══ Provided material
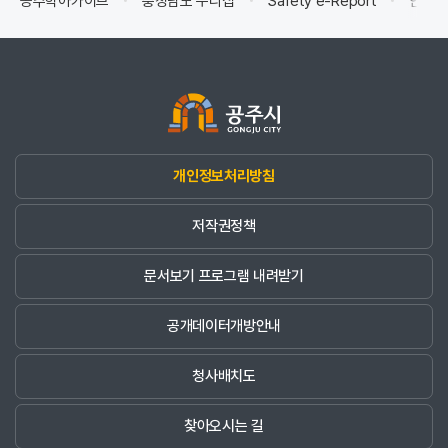
공주학아카이브
충청남도 누리집
Safety e-Report
안전신
개인정보처리방침
저작권정책
문서보기 프로그램 내려받기
공개데이터개방안내
청사배치도
찾아오시는 길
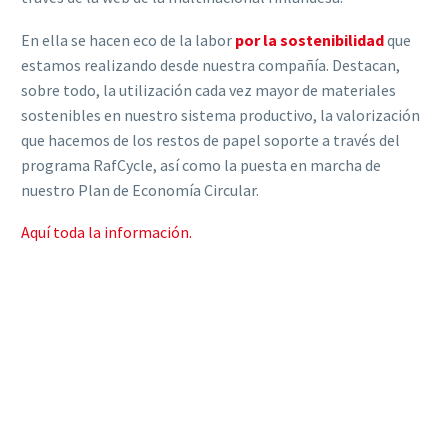
En ella se hacen eco de la labor
por la sostenibilidad
que
estamos realizando desde nuestra compañía. Destacan,
sobre todo, la utilización cada vez mayor de materiales
sostenibles en nuestro sistema productivo, la valorización
que hacemos de los restos de papel soporte a través del
programa RafCycle, así como la puesta en marcha de
nuestro Plan de Economía Circular.
Aquí toda la información.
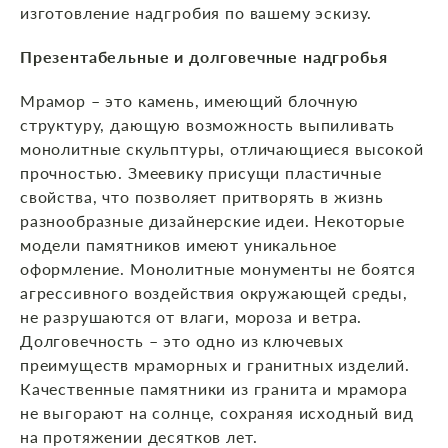
изготовление надгробия по вашему эскизу.
Презентабельные и долговечные надгробья
Мрамор – это камень, имеющий блочную
структуру, дающую возможность выпиливать
монолитные скульптуры, отличающиеся высокой
прочностью. Змеевику присущи пластичные
свойства, что позволяет притворять в жизнь
разнообразные дизайнерские идеи. Некоторые
модели памятников имеют уникальное
оформление. Монолитные монументы не боятся
агрессивного воздействия окружающей среды,
не разрушаются от влаги, мороза и ветра.
Долговечность – это одно из ключевых
преимуществ мраморных и гранитных изделий.
Качественные памятники из гранита и мрамора
не выгорают на солнце, сохраняя исходный вид
на протяжении десятков лет.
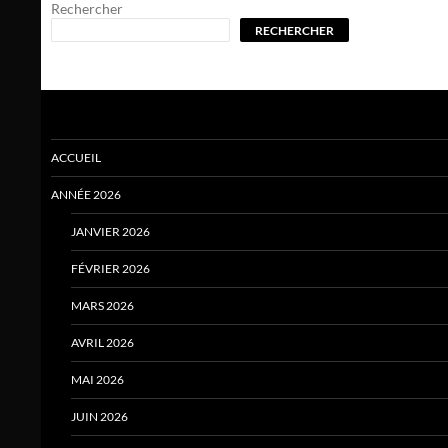
Rechercher
RECHERCHER
ACCUEIL
ANNÉE 2026
JANVIER 2026
FÉVRIER 2026
MARS 2026
AVRIL 2026
MAI 2026
JUIN 2026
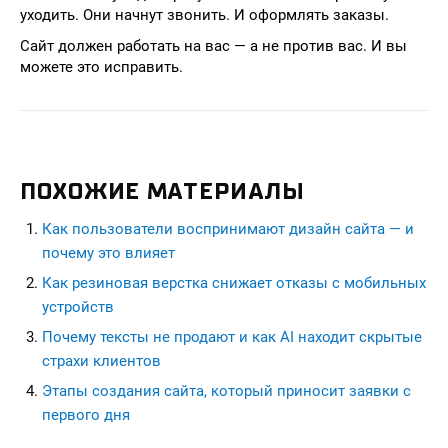
уходить. Они начнут звонить. И оформлять заказы.
Сайт должен работать на вас — а не против вас. И вы
можете это исправить.
ПОХОЖИЕ МАТЕРИАЛЫ
Как пользователи воспринимают дизайн сайта — и
почему это влияет
Как резиновая верстка снижает отказы с мобильных
устройств
Почему тексты не продают и как AI находит скрытые
страхи клиентов
Этапы создания сайта, который приносит заявки с
первого дня
seohead.pro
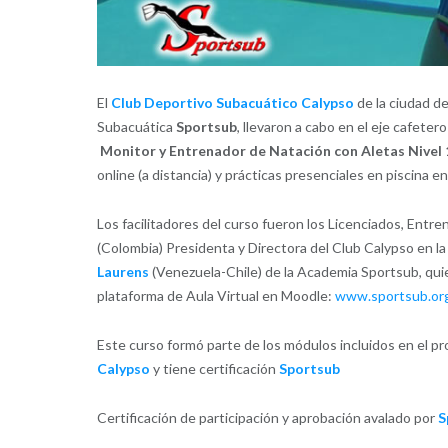
El
Club Deportivo Subacuático Calypso
de la ciudad d
Subacuática
Sportsub
, llevaron a cabo en el eje cafeter
Monitor y Entrenador de Natación con Aletas Nivel 
online (a distancia) y prácticas presenciales en piscina e
Los facilitadores del curso fueron los Licenciados, Ent
(Colombia) Presidenta y Directora del Club Calypso en la
Laurens
(Venezuela-Chile) de la Academia Sportsub, qui
plataforma de Aula Virtual en Moodle:
www.sportsub.org/
Este curso formó parte de los módulos incluidos en el p
Calypso
y tiene certificación
Sportsub
Certificación de participación y aprobación avalado por
S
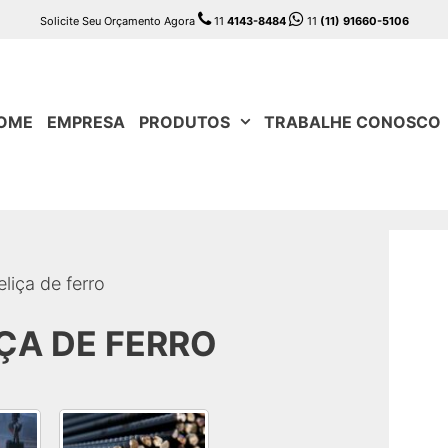
Solicite Seu Orçamento Agora
11
4143-8484
11
(11) 91660-5106
OME
EMPRESA
PRODUTOS
TRABALHE CONOSCO
eliça de ferro
ÇA DE FERRO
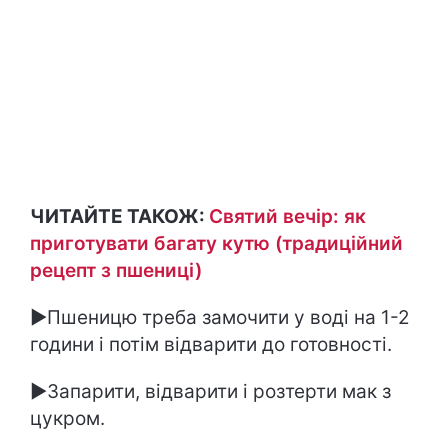
ЧИТАЙТЕ ТАКОЖ:
Святий вечір: як
приготувати багату кутю (традиційний
рецепт з пшениці)
►Пшеницю треба замочити у воді на 1-2
години і потім відварити до готовності.
►Запарити, відварити і розтерти мак з
цукром.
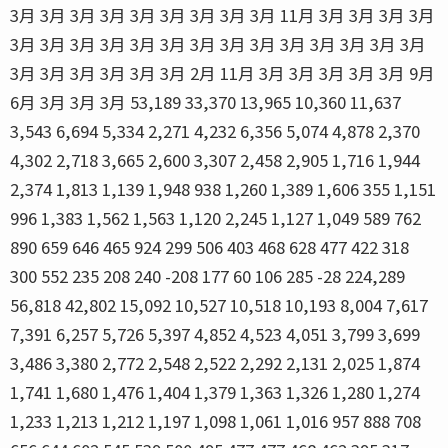
3月 3月 3月 3月 3月 3月 3月 3月 3月 11月 3月 3月 3月 3月
3月 3月 3月 3月 3月 3月 3月 3月 3月 3月 3月 3月 3月 3月
3月 3月 3月 3月 3月 3月 2月 11月 3月 3月 3月 3月 3月 9月
6月 3月 3月 3月 53,189 33,370 13,965 10,360 11,637
3,543 6,694 5,334 2,271 4,232 6,356 5,074 4,878 2,370
4,302 2,718 3,665 2,600 3,307 2,458 2,905 1,716 1,944
2,374 1,813 1,139 1,948 938 1,260 1,389 1,606 355 1,151
996 1,383 1,562 1,563 1,120 2,245 1,127 1,049 589 762
890 659 646 465 924 299 506 403 468 628 477 422 318
300 552 235 208 240 -208 177 60 106 285 -28 224,289
56,818 42,802 15,092 10,527 10,518 10,193 8,004 7,617
7,391 6,257 5,726 5,397 4,852 4,523 4,051 3,799 3,699
3,486 3,380 2,772 2,548 2,522 2,292 2,131 2,025 1,874
1,741 1,680 1,476 1,404 1,379 1,363 1,326 1,280 1,274
1,233 1,213 1,212 1,197 1,098 1,061 1,016 957 888 708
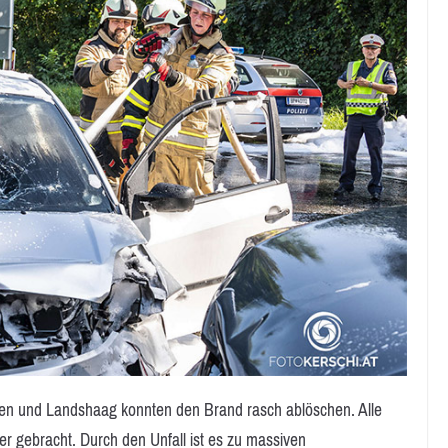
en und Landshaag konnten den Brand rasch ablöschen. Alle
r gebracht. Durch den Unfall ist es zu massiven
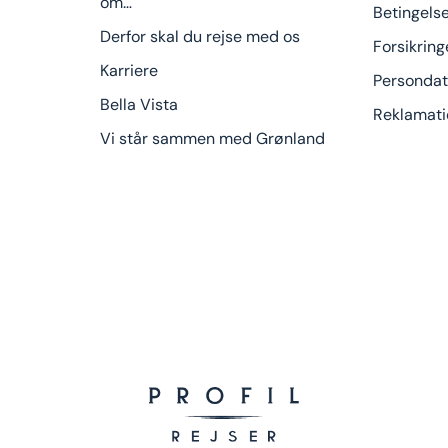
om…
Betingels
Derfor skal du rejse med os
Forsikring
Karriere
Persondat
Bella Vista
Reklamati
Vi står sammen med Grønland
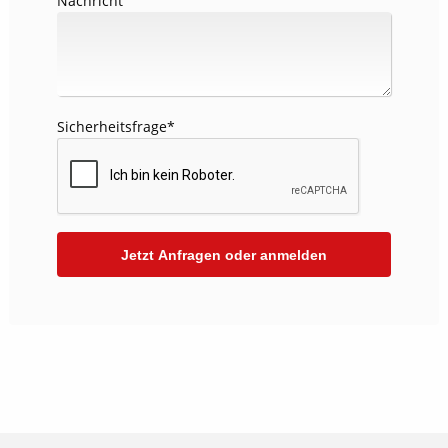
Nachricht
Sicherheitsfrage
*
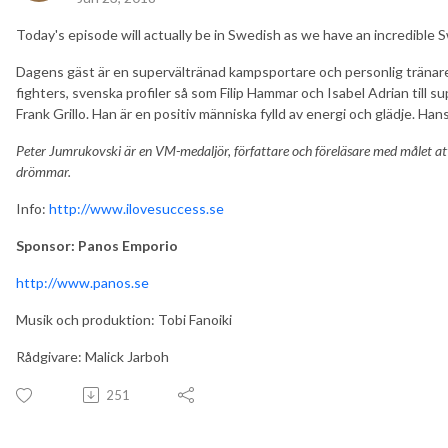
Today's episode will actually be in Swedish as we have an incredible 
Dagens gäst är en supervältränad kampsportare och personlig tränare 
fighters, svenska profiler så som Filip Hammar och Isabel Adrian til
Frank Grillo. Han är en positiv människa fylld av energi och glädje. Han
Peter Jumrukovski är en VM-medaljör, författare och föreläsare med målet at
drömmar.
Info:
http://www.ilovesuccess.se
Sponsor: Panos Emporio
http://www.panos.se
Musik och produktion: Tobi Fanoiki
Rådgivare: Malick Jarboh
251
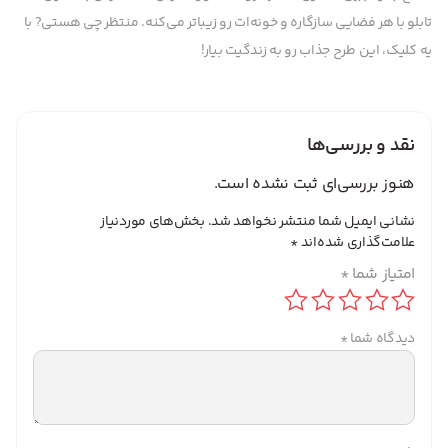
تابلو با هر فضایی سازگاره و خونه‌ات رو زیباتر می‌کنه. منتظر چی هستی? با
یه کلیک، این طرح جذاب رو به زندگیت بیار!
نقد و بررسی‌ها
هنوز بررسی‌ای ثبت نشده است.
نشانی ایمیل شما منتشر نخواهد شد.
بخش‌های موردنیاز
علامت‌گذاری شده‌اند
*
امتیاز شما
*
دیدگاه شما
*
════
## Required work:
What lines of the listing above hold "nuestro"? Copy all of them.

## The answer:
sostenibles en nuestro sistema productivo, la valorización
nuestro Plan de Economía Circular.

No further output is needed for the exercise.